Scientists have found a new way to learn all there is to know about a fetus’s genetic make-up by taking a sample of the pregnant mother’s blood, according to a study released on Wednesday.

Before now, the most accurate way of screening a fetus for potential abnormalities has posed risks to the unborn child because they require doctors to take samples of fetal tissue by piercing the womb.

The techniques, which included amniocentisis and chorionic villus sampling, presented problems for expectant moms, especially among older women who want to be screened for chromosomal abnormalities that can become increasingly more prevalent with maternal age.

But according to Hong Kong researchers the entire fetal genome can be previewed by checking the mother’s blood.

Fetal DNA makes up about one-tenth of a pregnant woman’s blood plasma. Because fetal DNA molecules only exist in fragments in the maternal plasma, piecing together which ones belong to the fetus proved technically difficult.

Lead study author Dennis Lo and colleagues found in 1997 “floating” DNA from the fetus in the mother’s blood, and labs have widely used the technique to test for gender as well as fetal genetic and chromosomal disorders.

However, such testing has been limited to one disease or genetic characteristic at a time.

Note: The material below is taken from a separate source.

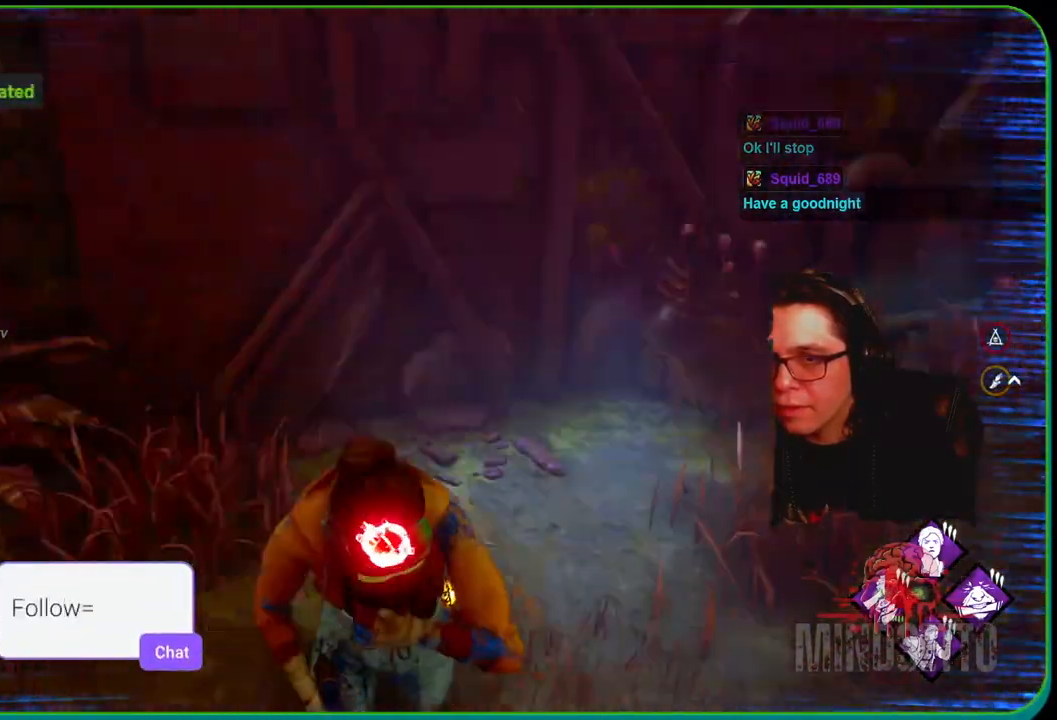
{"buttons": ["L1"], "left_stick": "left", "right_stick": "center", "events": [[67, "left_stick", "right"], [150, "left_stick", "up-right"], [367, "left_stick", "up-left"], [417, "left_stick", "left"]]}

The new research isolated fetal genetic signatures in the floating DNA, then compared its uniqueness against the genetic maps of the mother and father. Scientists were able to build a genome-wide genetic map of the fetus, which they could then scan for variations and mutations.

“Before the present work, it was not clear whether the entire fetal genome is represented in maternal plasma,” wrote Lo. “This information is important because it demonstrates that a noninvasive genome-wide scan of the fetal genome from maternal plasma is possible.”

Lo said the method of identifying nucleic acids in the plasma could also help in the fields of cancer diagnosis and tissue transplants.

“It would be interesting to investigate whether key features of the high-resolution size profile for circulating fetal DNA can also be seen in circulating tumor DNA and donor graft-derived DNA,” the authors told AFP.

The researchers published their work in the US-based journal Science Translational Medicine.